Erasure Poetry As Outsourcing the Lexicon with Reference to Srikanth Reddy’s Voyager and M NourbeSe Philip’s Zong!

By | 1 August 2021

2.0 ‘Erasure’ is a term that – for better or for worse – has come to describe a broad set of poetic practices that go beyond being merely influenced by a text, to using it as direct raw material. In a special case of more general postmodern magpie appropriation, a basic description might be: a new poetic text excised from the particular sequence of words in other some already existing text. The term – complicated by more recent additional use to point out oppressive cultural erasure – comes from the common technique of removing words (say by means of a black marker or white correction fluid) to form a poem with what remains.

2.1 The most often-cited touchstone is Ronald Johnson’s Radi Os (Sand Dollar Press, 1977; reissued by Flood Editions, 2005), which springs ever so partially forth from Milton’s Paradise Lost (paRADIse lOSt), conjuring a modern vision from the 17th Century epic. Gone are Satan and God – at least in explicit name – and what persists focuses on the elemental universe in a manner befitting of our burgeoning ecological consciousness rearing its head into the end of the 20th Century. See also: Tom Phillip’s A Humument (Tetrad Press, 1973) from the 19th Century novel A Human Document, Jen Bervin’s Nets (Ugly Duckling Presse, 2004) from the sonnets of William Shakespeare, Janet Holmes The MS of My Kin (Shearsman, 2006) from the poems of Emily Dickinson, Mary Ruefle’s A Little White Shadow (Wave Books, 2006) from a 19th Century novel of the same name, M. NourbeSe Philip’s Zong! (Wesleyan, 2008) from a 1783 legal document describing the insurance claim from a slave ship whose cargo drowned at sea, Travis MacDonald’s The O Mission Repo (Fact-Simile, 2008) from the 9/11 commission report, Srikanth Reddy’s Voyager (California, 2011) from the memoir of former UN Secretary General Kurt Waldheim, and trans writer Chase Berggrun’s R E D (Birds LLC, 2018) from Bram Stoker’s Dracula to mention only a few.

2.2 Yet for all their collective association, contemporary works of erasure reveal as high a degree of diversity in the details of their particular methods as in any other sector of poetic creation. Many such as Radi Os attempt to preserve the placement and relative positions of their chosen words, with the ‘erased’ text in a sense still present through great haunting lacunae on the page. In others like Voyager, the products of mining the source text are reconstituted for publication more on their own terms. Others still in the vein of A Humument deploy lavish illustrations, bright colours, and detailed geometry to isolate and yet also connect words and phrases to be read on full reproductions of the source text’s pages – becoming such a layering up as to make a mockery of that label ‘erasure’.

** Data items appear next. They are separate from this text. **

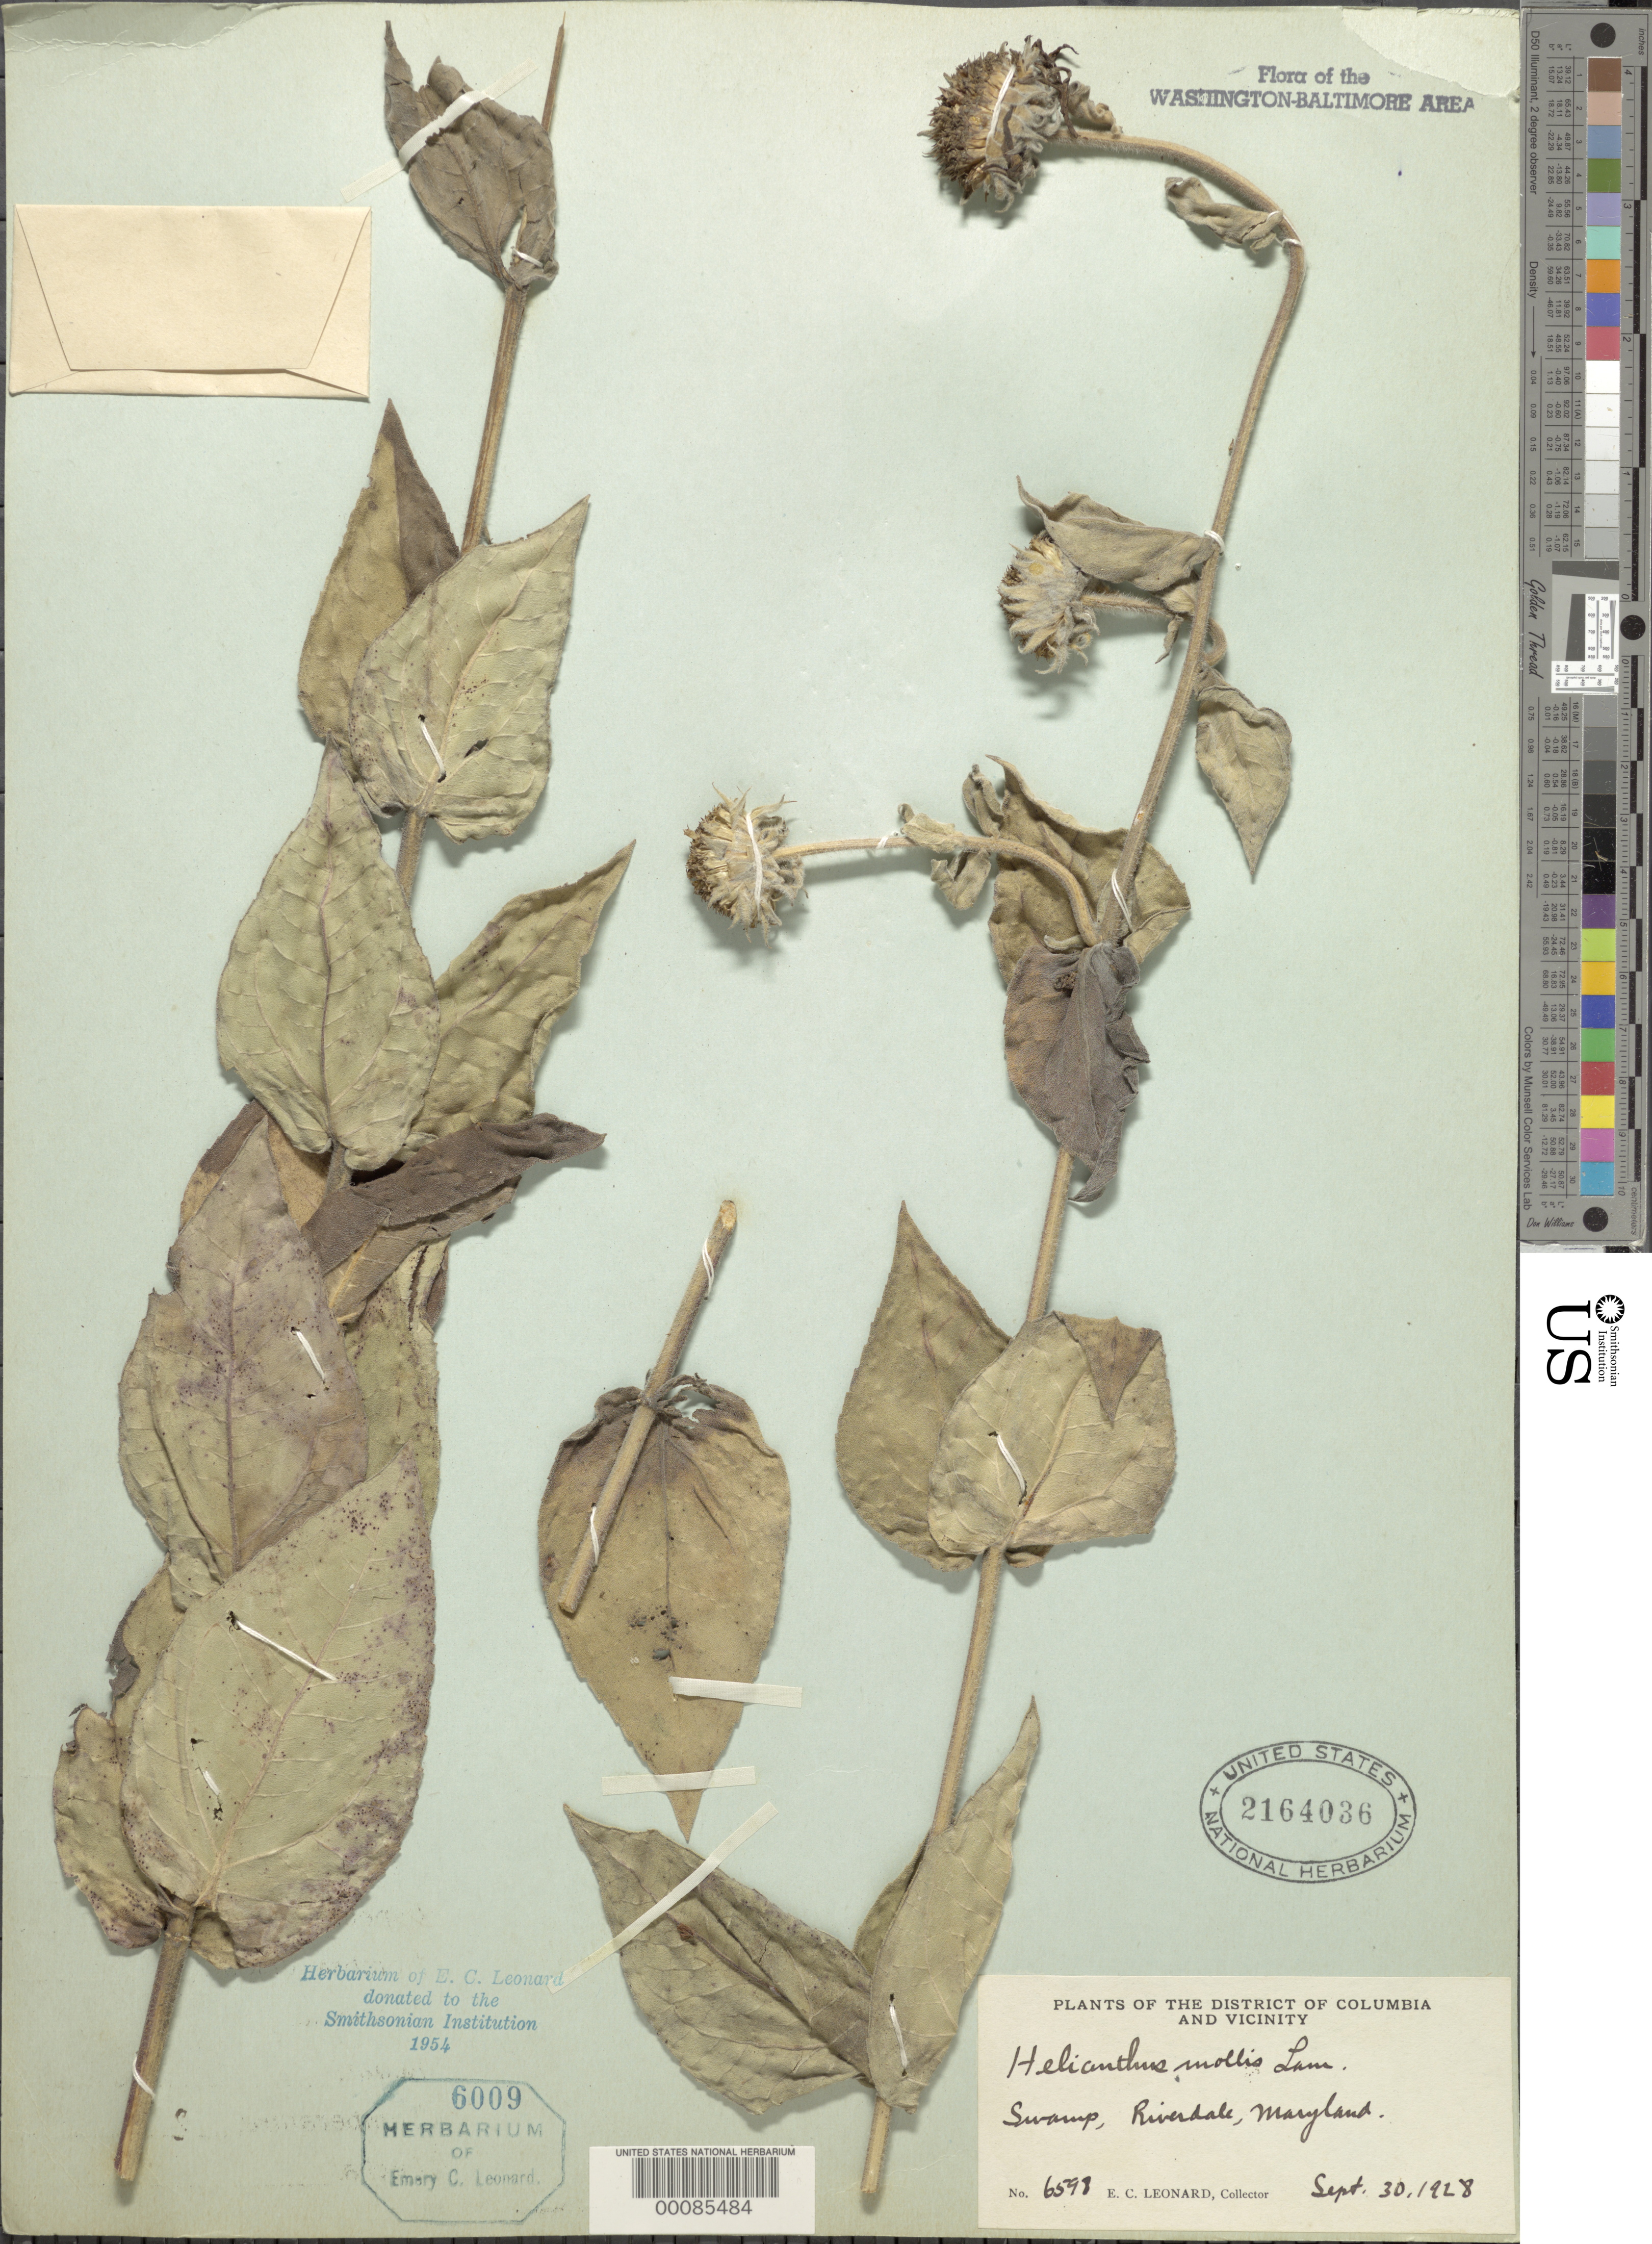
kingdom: Plantae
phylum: Tracheophyta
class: Magnoliopsida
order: Asterales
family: Asteraceae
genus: Helianthus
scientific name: Helianthus mollis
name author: Lam.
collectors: E. C. Leonard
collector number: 6598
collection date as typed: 30 Sep 1928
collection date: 1928-09-30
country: United States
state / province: Maryland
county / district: Prince George's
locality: Riverdale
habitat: Swamp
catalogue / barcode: US 2164036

2.3 Besides questions of the subtractive versus the additive, some projects may traverse their sources in a singular journey from beginning to end (Radi Os, A Humument, A Little White Shadow), while others instead sample their attendant material over and over until the new poem emerges by way of iteration (Zong!, Voyager). And, of course, the textual fountainhead may run the full gamut from high literature to cases of the most unpoetic language.

2.4 So the sculpture hewn out of a block of marble metaphor is not universally available to us here – excavation not always in question. Rather, what I have begun to see in common across works of so-called erasure poetry is a kind of intensive process more akin to the deepening of image resolution. We must admit to a real difference in the relationship between source text and erased poem, and that of the same footage in 2K scaled up to 4K. But there is something in the way the original text in a work of erasure remains in spite of any transformations, yet is still re-sampled and looked at again with a distinct intensity. As Steve Yedlin is at great pains to point out, resolution factors and sampling algorithms each possess their own characteristics that demand going beyond blind faith in quantitative increases automatically yielding commensurable qualitative leaps, but moreover their idiosyncrasies must become part of cinematic artistry and decision making. Just as a 4K master from a 2K source does not fundamentally introduce any new material beyond statistical procedure, the work of erasure must find its new depths from what is already present, while the particular techniques (algorithms?) deployed may bring varying concerns to bear on the mechanics of language and poetry, or the relationship between text and world.